[[ Extracted text open ]]

Re: Pig Unique Counts on Multiple Subsets of a Large Input

Posted by Jonathan Coveney <jc...@gmail.com>.
Are you familiar with the CUBE keyword that was relatively recently added?
This sounds like a perfect use case for it. Furthermore, how are you
splitting on activity? There is a SPLIT operator which is perfect for this,
as you can have a different relation for each one.

What I would do would be to use split to break it down into activities,
then make a macro that gives you the counts you want and use that on each
of the split relations.


2013/5/6 Thomas Edison <ju...@gmail.com>

> Hi there,
>
> I have a huge input on an HDFS and I would like to use Pig to calculate
> several unique metrics. To help explain the problem more easily, I assume
> the input file has the following schema:
>
> userId:chararray, dimensionA_key:chararray, dimensionB_key:chararray,
> dimensionC_key:chararray, activity:chararray, ...
>
> Each record represent an activity performed by that userId.

[[ Extracted text closed ]]

(Instructions):
1/ List every field name that the schema in the Pig mailing-list post gives for the input file.
2/ Using the Pig mailing-list post, answer these questions:
(a) Which keyword does Jonathan Coveney ask whether the reader knows?
(b) Where is the huge input stored?
(c) What does each record in the input represent?
3/ Continue the Pig mailing-list post from the point where it stops.

[[ Data below open ]]

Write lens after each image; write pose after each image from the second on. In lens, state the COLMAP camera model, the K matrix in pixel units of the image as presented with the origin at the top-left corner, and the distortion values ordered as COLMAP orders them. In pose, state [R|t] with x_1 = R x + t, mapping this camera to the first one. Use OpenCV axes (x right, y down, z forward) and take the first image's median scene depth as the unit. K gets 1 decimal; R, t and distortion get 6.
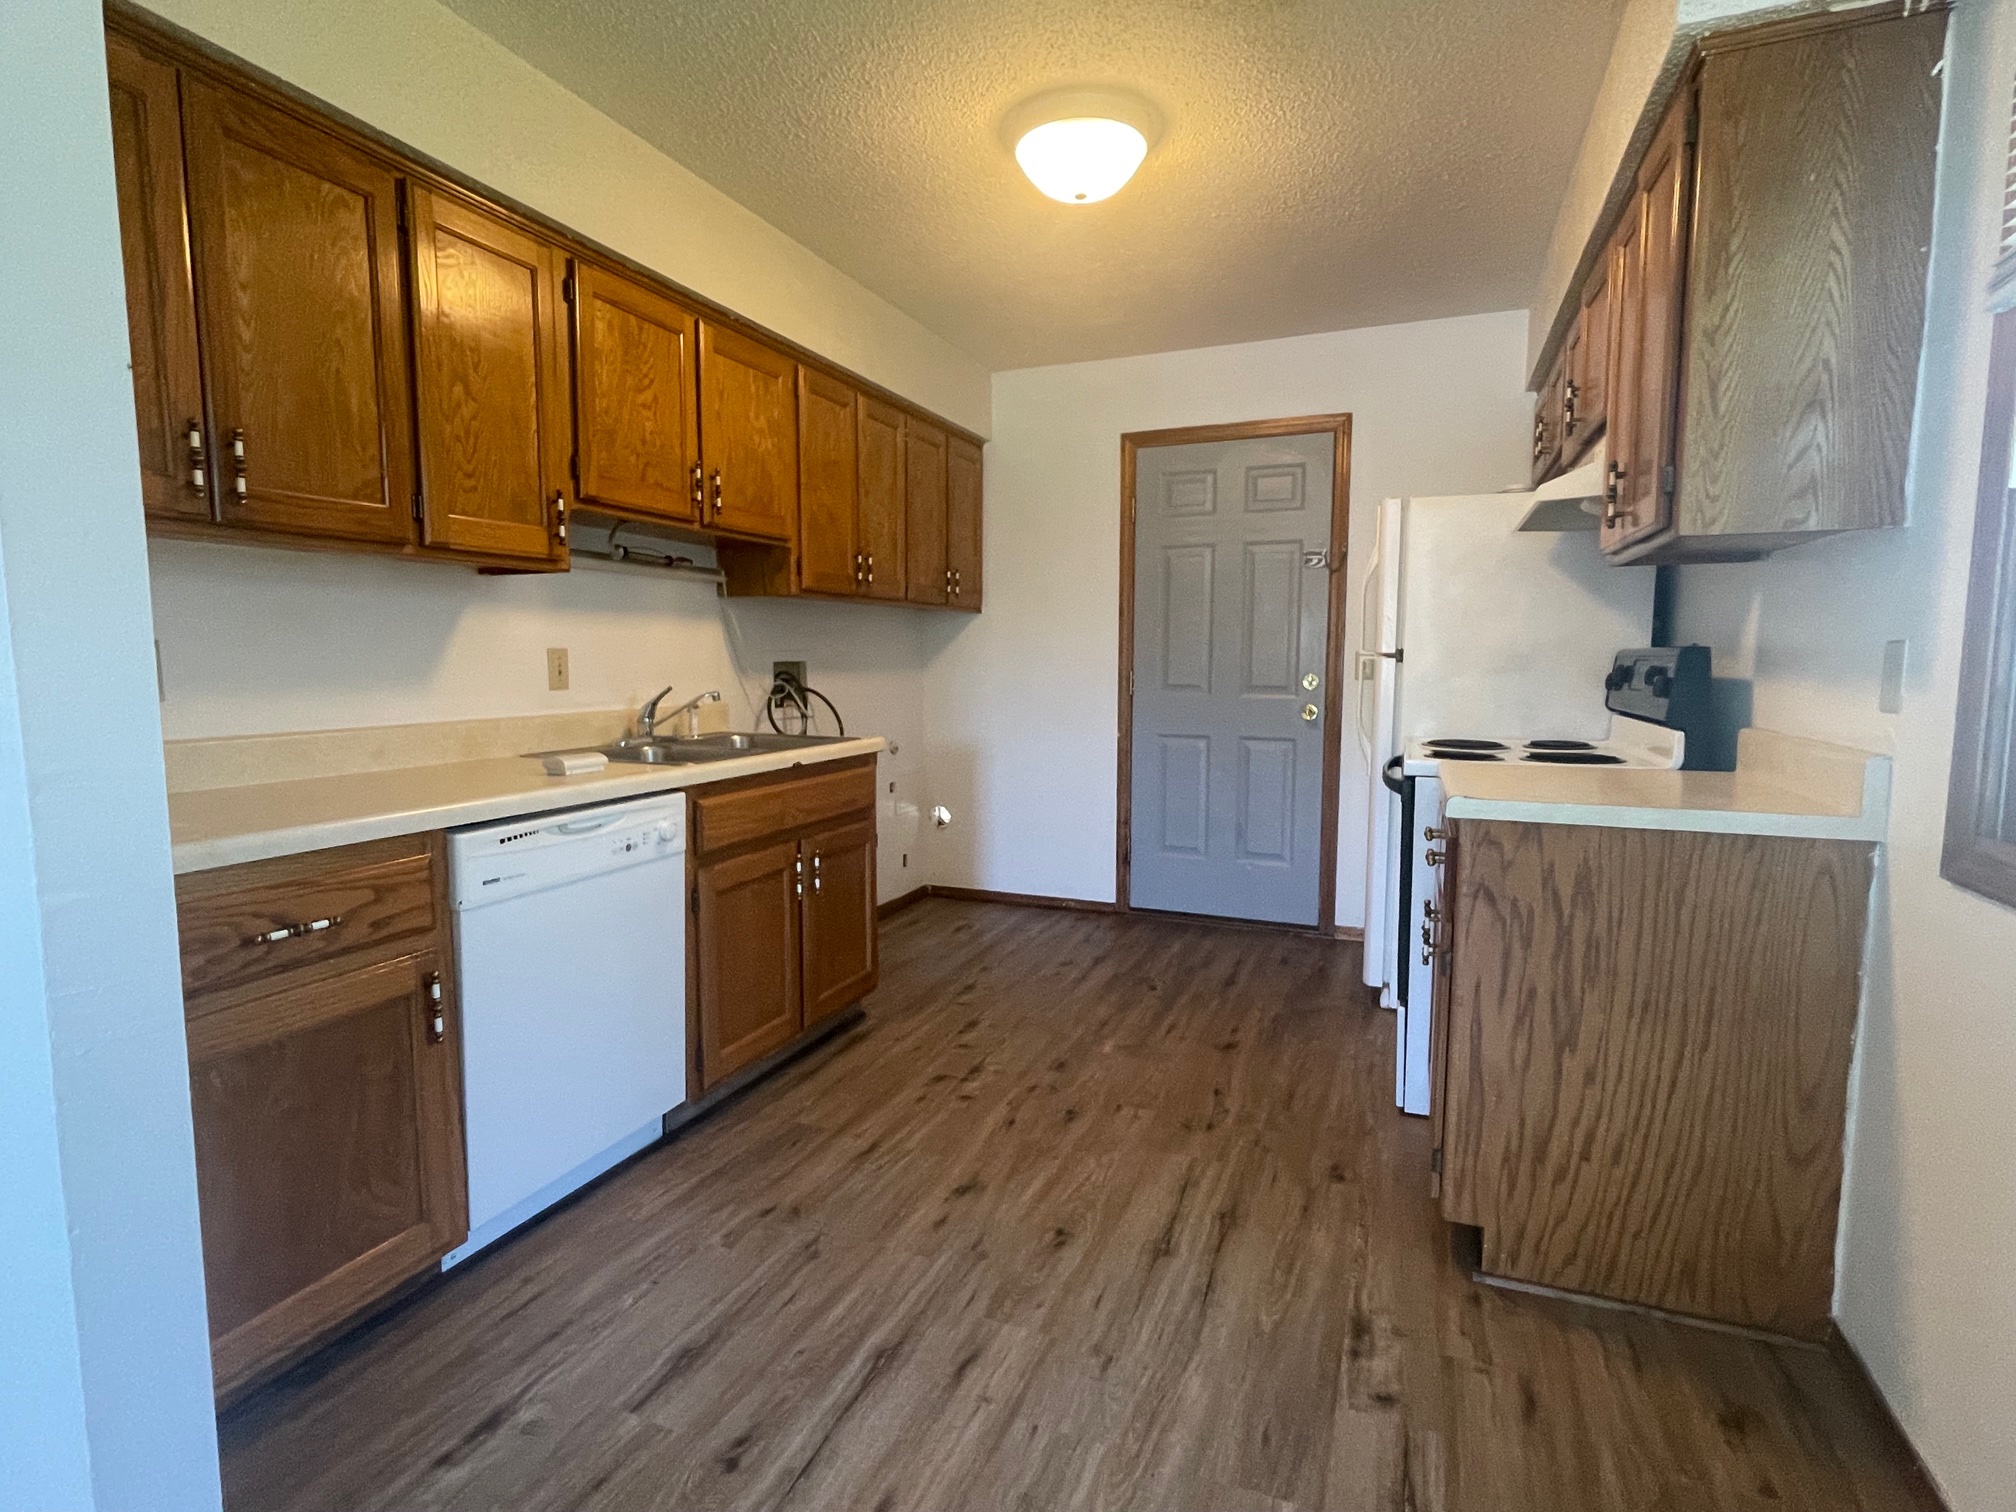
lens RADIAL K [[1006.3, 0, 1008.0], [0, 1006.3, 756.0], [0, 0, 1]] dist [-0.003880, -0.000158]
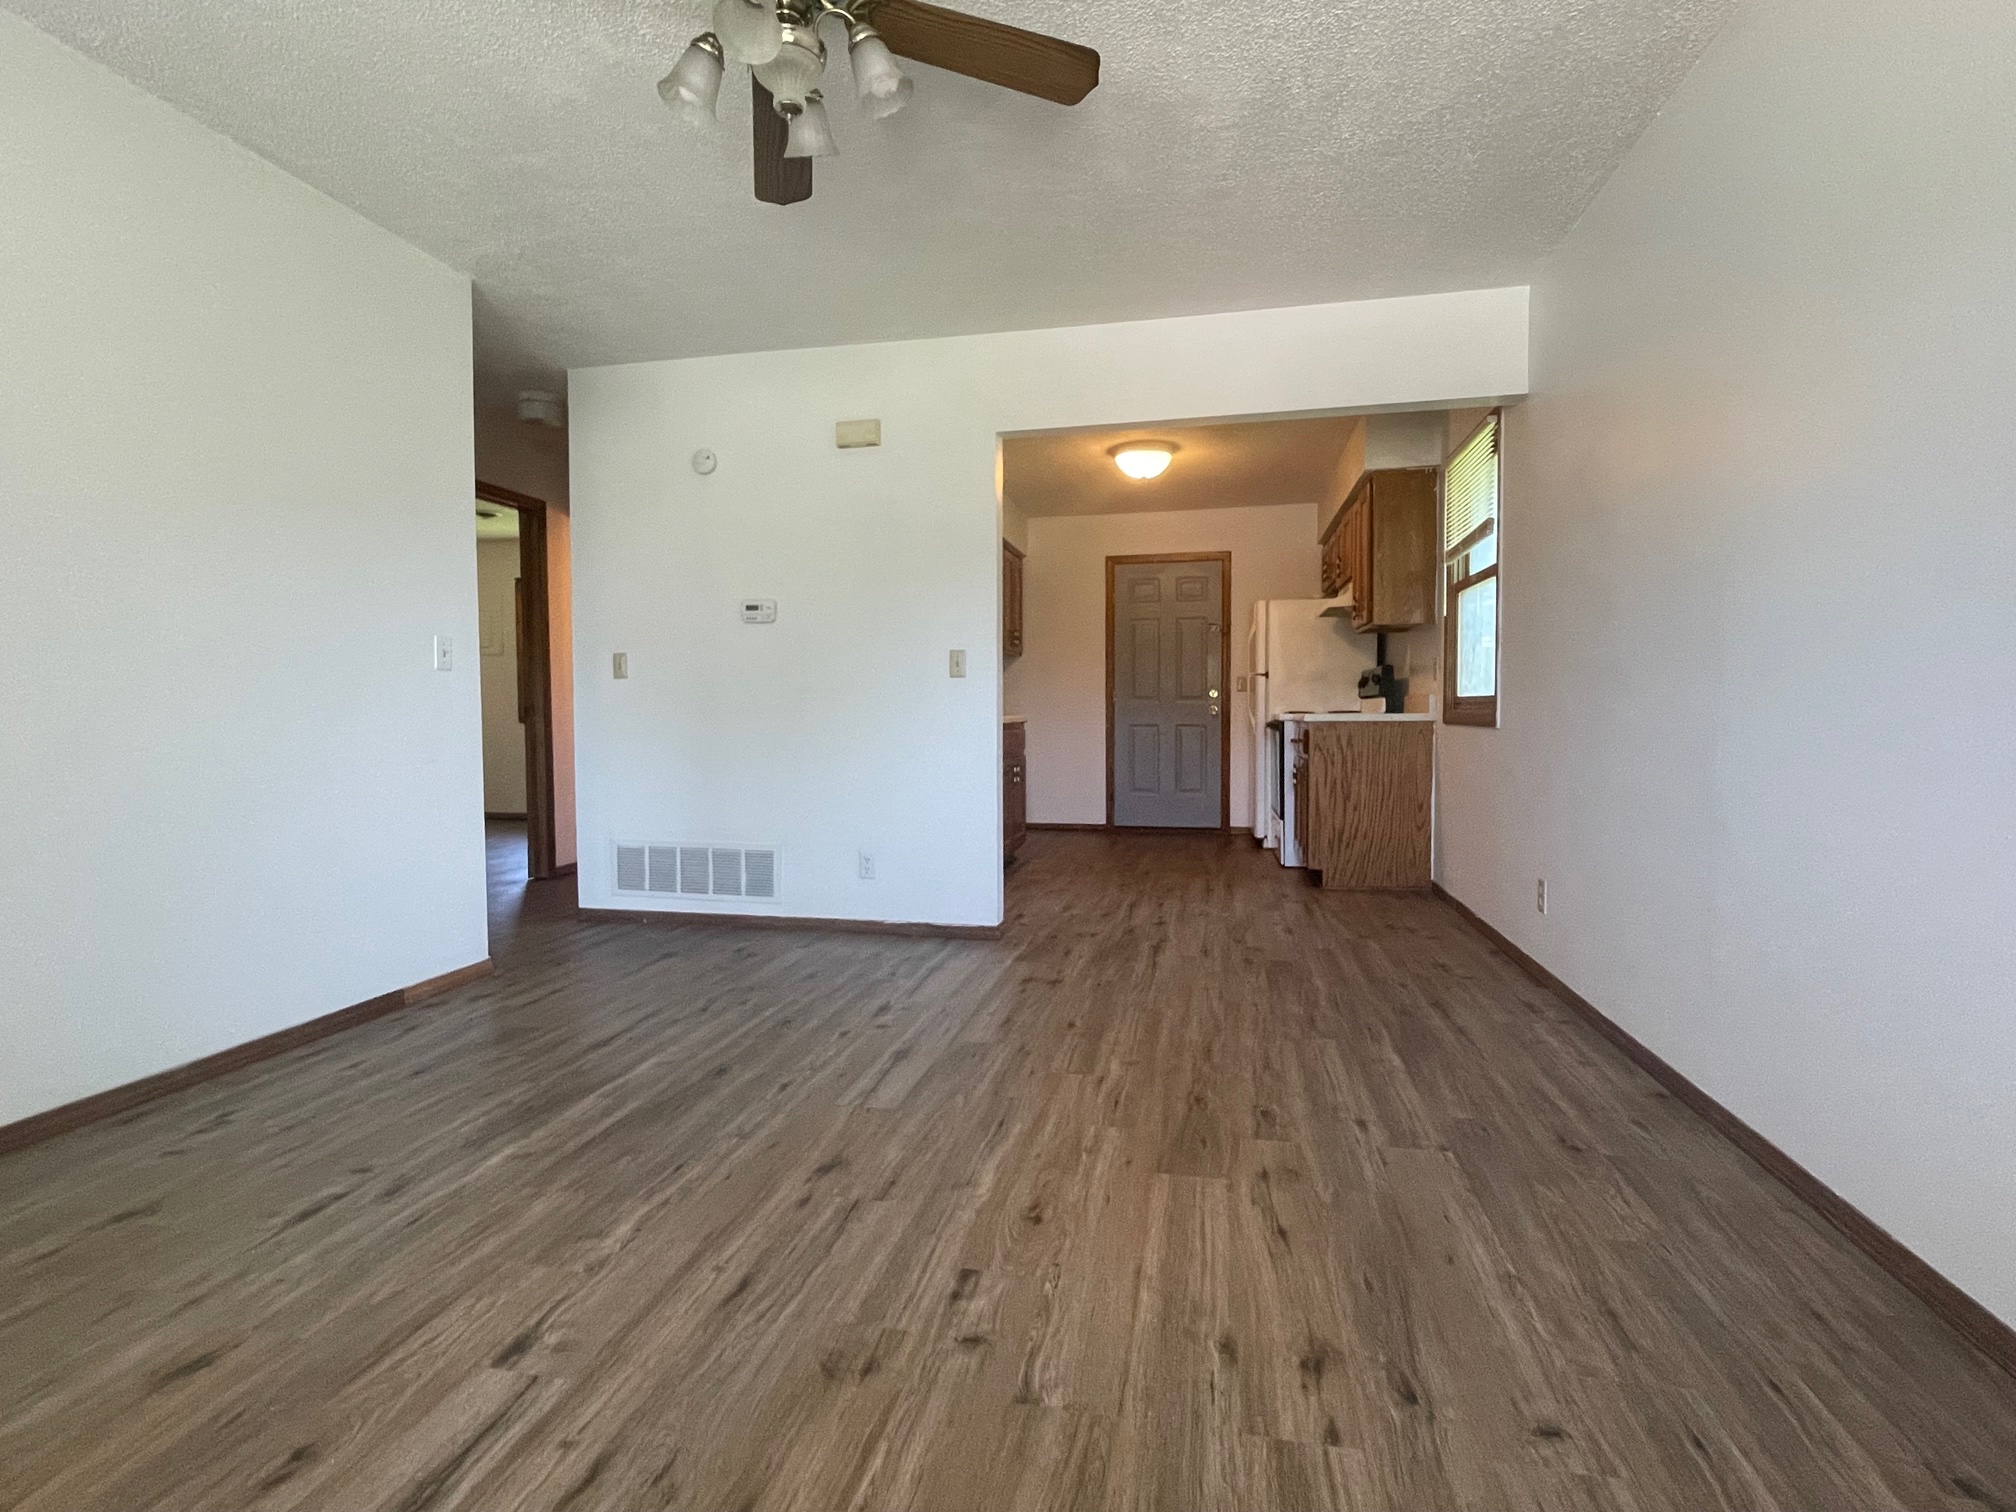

[[ Data below closed ]]

(Results for each task):
1/ userId, dimensionA_key, dimensionB_key, dimensionC_key, activity

2/
(a) The CUBE keyword.
(b) On an HDFS.
(c) An activity performed by that userId.

3/
>
> Based on the value in the activity field, this activity record will be
> mapped to 1 or more categories. There are about 10 categories in total.
>
> Now I need to count the number of unique users for different dimension
> combinations (i.e. A, B, C, A+B, A+C, B+C, A+B+C) for each activity
> category.
>
> What would be the best practices to perform such calculation?
>
> I have tried several ways. Although I can get the results I want, it takes
> a very long time (i.e. days). What I found is most of the time is spent on
> the map phase. It looks like the script tries to load the huge input file
> every time it tries to calculate one unique count. Is there a way to
> improve this behavior?
>
> I also tried something similar to below, but it looks like it reaches the
> memory cap for a single reducer and just stuck at the last reducer step.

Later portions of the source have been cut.